This is the way the world ends, BC suggests: Not with a splash, but a trickle.
Note that they adjust a few meters at a time. It would make more sense to say "five kilometers" but comics aren't required to make sense and, unfortunately, neither is reality, or, at least, not the portion of reality that is in the hands of people.
A few seawalls, a little re-sculpting of shoreline, that'll do. No need to panic, just edge your way up the beach.
I think I've mentioned this before, but there are people in the deltas of Bangladesh who basically live halfway up to their shins in water because that's how it is there now. And some Pacific Islands have disappeared.
But none of them can vote and they'd better damn well not expect to come here and try.
And New York was already Democratic, so that whole "superstorm" thing didn't change anyone's thinking, though Gov Christie did have the poor judgment to welcome federal aid for his neighboring state's portion of the damage.
He has been working to bridge that gaffe ever since.
Juxtaposition of the Day
I've been trying to pinpoint how much of my issues with miniaturization are practical and how much is just me being an old fart who can't adjust to new technology.
We got a couch once that would beep early each afternoon, and, since it was not a hi-tech couch in any other regard, we figured something odd was up.
The problem was, the beeping would stop about the time we'd get close enough to explore, but, finally, it started beeping while one of the boys was sitting there. He dove in and fished out a wristwatch that had apparently gotten snagged as the thing was being assembled.
Which I mention because, if the worker who lost the watch hadn't set a daily alarm, we'd have never found it. And as MP3 players got smaller and smaller, the odds of them chirping up to tell you where they were got no greater than if they had been the pack of gum than which they were now smaller.
Now you can get tracking chips to attach to your keys and other often-forgotten objects, but the chips are sometimes larger than the piece they are tracking, so, if miniaturization was the point, you just dulled it.
In any case, this earbuds thing seems to be hitting a "now just hold on a minute" point with consumers and I don't feel so bad.
Maybe it's like printers, where they don't expect to make any money on the machine but rather on the ink. Maybe Apple is banking on replacement earbuds to turn their iPhone operations profitable.
Anyway, if I get a smartphone of some sort, it'll be a Galaxy. That way, not only will I be able to keep track of my ear buds but, if the phone gets lost in the couch cushions, I'll find it when it starts to smolder.
The watch in the couch was just a cheap Casio, so we didn't feel too bad about the poor schlump who had probably gone four or five couches down the line before he realized it was gone.

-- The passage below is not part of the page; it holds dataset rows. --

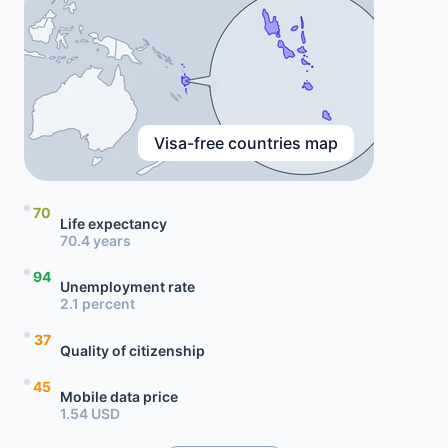
Visa-free countries map
70
Life expectancy
70.4 years
94
Unemployment rate
2.1 percent
37
Quality of citizenship
45
Mobile data price
1.54 USD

I don't think guys who assemble cheap furniture wear Rolex watches, and Jeff Stahler makes a good comment on President-in-Not-Even-Waiting Trump's promises to the working class.
Stahler's not the first to note that automation has eliminated more jobs than offshoring, but there's another issue, which is that the "good" jobs are disappearing and if there were a way to get an order of burgers and fries from Malaysia to the USA while they were still acceptably warm, we'd lose those jobs, too.
One of the trolleries that has abounded since the Carrier deal is that, since these workers will pay taxes, bribing the company with tax incentives makes good sense. This seems to be at odds with the promise of tax cuts for the middle class, but my guess is that those workers won't be in the middle class, so we're okay, I guess.
Or perhaps Trump supporters will demand that the minimum wage be raised in order to make sure more workers are in fact paying taxes, because, for trickle down to go from Fanatical Rightwing Dogmatism to a Functioning Economic Theory, they are going to have to have enough disposable income to cover their rent and food as well as to sock some away in those special accounts that will pay for all their medical care once we've eliminated Obamacare and cut Medicare.
Autoworkers will be quitting in droves to go flip burgers and make some real money!
The Revolution will not be televised, but it will be on YouTube, according to Clyde, and that may be the most encouraging thought of the day.
Those whining about stupid people who voted for Trump should take a deep breath and then read what their fellow intelligent, well-educated allies are posting on Facebook. Clyde isn't the least informed amongst us.
They keep wanting Obama, for instance, to step in and halt the pipeline, to which my response has been, "And what good will that do, after January 20?" which never got much of an answer.
Then, this morning, in a discussion of Trump's apparent plan to do away with a lot of national monuments, someone was aghast to learn that executive orders can be countermanded by the next executive. And others were outraged at the revelation.
I also read an analysis of the coming apocalypse that noted that turning things around might require people to get up, walk away from the computer and actually pound some pavement, sign up some voters, promote some corrective legislation and so forth.
Still, when an ill-formed slacker like Clyde offers to keep things stirred up, let him be one of the political burger flippers without whom none of the more skilled work can happen.
Or the brownie-bakers. The revolution needs some of those, too.